[Supplied information]:
__________

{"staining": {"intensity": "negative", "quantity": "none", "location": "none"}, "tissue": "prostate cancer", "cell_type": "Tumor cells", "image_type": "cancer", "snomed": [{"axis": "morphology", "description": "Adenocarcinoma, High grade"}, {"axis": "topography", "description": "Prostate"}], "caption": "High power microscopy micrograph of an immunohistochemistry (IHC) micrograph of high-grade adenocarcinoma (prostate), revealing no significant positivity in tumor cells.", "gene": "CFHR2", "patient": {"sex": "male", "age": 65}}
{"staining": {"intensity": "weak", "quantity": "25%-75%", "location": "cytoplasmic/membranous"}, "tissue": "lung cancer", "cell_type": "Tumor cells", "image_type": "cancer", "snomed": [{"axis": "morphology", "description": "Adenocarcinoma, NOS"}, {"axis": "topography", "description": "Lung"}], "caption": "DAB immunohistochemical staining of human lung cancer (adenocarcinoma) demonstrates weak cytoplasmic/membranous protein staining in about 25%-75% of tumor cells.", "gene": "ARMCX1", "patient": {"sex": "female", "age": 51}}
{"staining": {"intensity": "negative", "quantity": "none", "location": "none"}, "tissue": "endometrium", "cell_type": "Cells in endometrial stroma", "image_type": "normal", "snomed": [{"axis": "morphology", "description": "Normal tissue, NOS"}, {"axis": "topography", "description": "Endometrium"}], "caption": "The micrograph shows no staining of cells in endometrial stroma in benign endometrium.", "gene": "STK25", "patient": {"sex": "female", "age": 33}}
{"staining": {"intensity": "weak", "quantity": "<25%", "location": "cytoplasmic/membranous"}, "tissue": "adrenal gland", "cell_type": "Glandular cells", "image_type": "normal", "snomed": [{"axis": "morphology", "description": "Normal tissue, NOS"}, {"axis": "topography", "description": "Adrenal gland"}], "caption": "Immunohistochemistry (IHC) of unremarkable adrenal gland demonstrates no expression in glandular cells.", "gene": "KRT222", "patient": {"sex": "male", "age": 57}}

__________

After reading the lines above, reproduce them all exactly.

{"staining": {"intensity": "negative", "quantity": "none", "location": "none"}, "tissue": "prostate cancer", "cell_type": "Tumor cells", "image_type": "cancer", "snomed": [{"axis": "morphology", "description": "Adenocarcinoma, High grade"}, {"axis": "topography", "description": "Prostate"}], "caption": "High power microscopy micrograph of an immunohistochemistry (IHC) micrograph of high-grade adenocarcinoma (prostate), revealing no significant positivity in tumor cells.", "gene": "CFHR2", "patient": {"sex": "male", "age": 65}}
{"staining": {"intensity": "weak", "quantity": "25%-75%", "location": "cytoplasmic/membranous"}, "tissue": "lung cancer", "cell_type": "Tumor cells", "image_type": "cancer", "snomed": [{"axis": "morphology", "description": "Adenocarcinoma, NOS"}, {"axis": "topography", "description": "Lung"}], "caption": "DAB immunohistochemical staining of human lung cancer (adenocarcinoma) demonstrates weak cytoplasmic/membranous protein staining in about 25%-75% of tumor cells.", "gene": "ARMCX1", "patient": {"sex": "female", "age": 51}}
{"staining": {"intensity": "negative", "quantity": "none", "location": "none"}, "tissue": "endometrium", "cell_type": "Cells in endometrial stroma", "image_type": "normal", "snomed": [{"axis": "morphology", "description": "Normal tissue, NOS"}, {"axis": "topography", "description": "Endometrium"}], "caption": "The micrograph shows no staining of cells in endometrial stroma in benign endometrium.", "gene": "STK25", "patient": {"sex": "female", "age": 33}}
{"staining": {"intensity": "weak", "quantity": "<25%", "location": "cytoplasmic/membranous"}, "tissue": "adrenal gland", "cell_type": "Glandular cells", "image_type": "normal", "snomed": [{"axis": "morphology", "description": "Normal tissue, NOS"}, {"axis": "topography", "description": "Adrenal gland"}], "caption": "Immunohistochemistry (IHC) of unremarkable adrenal gland demonstrates no expression in glandular cells.", "gene": "KRT222", "patient": {"sex": "male", "age": 57}}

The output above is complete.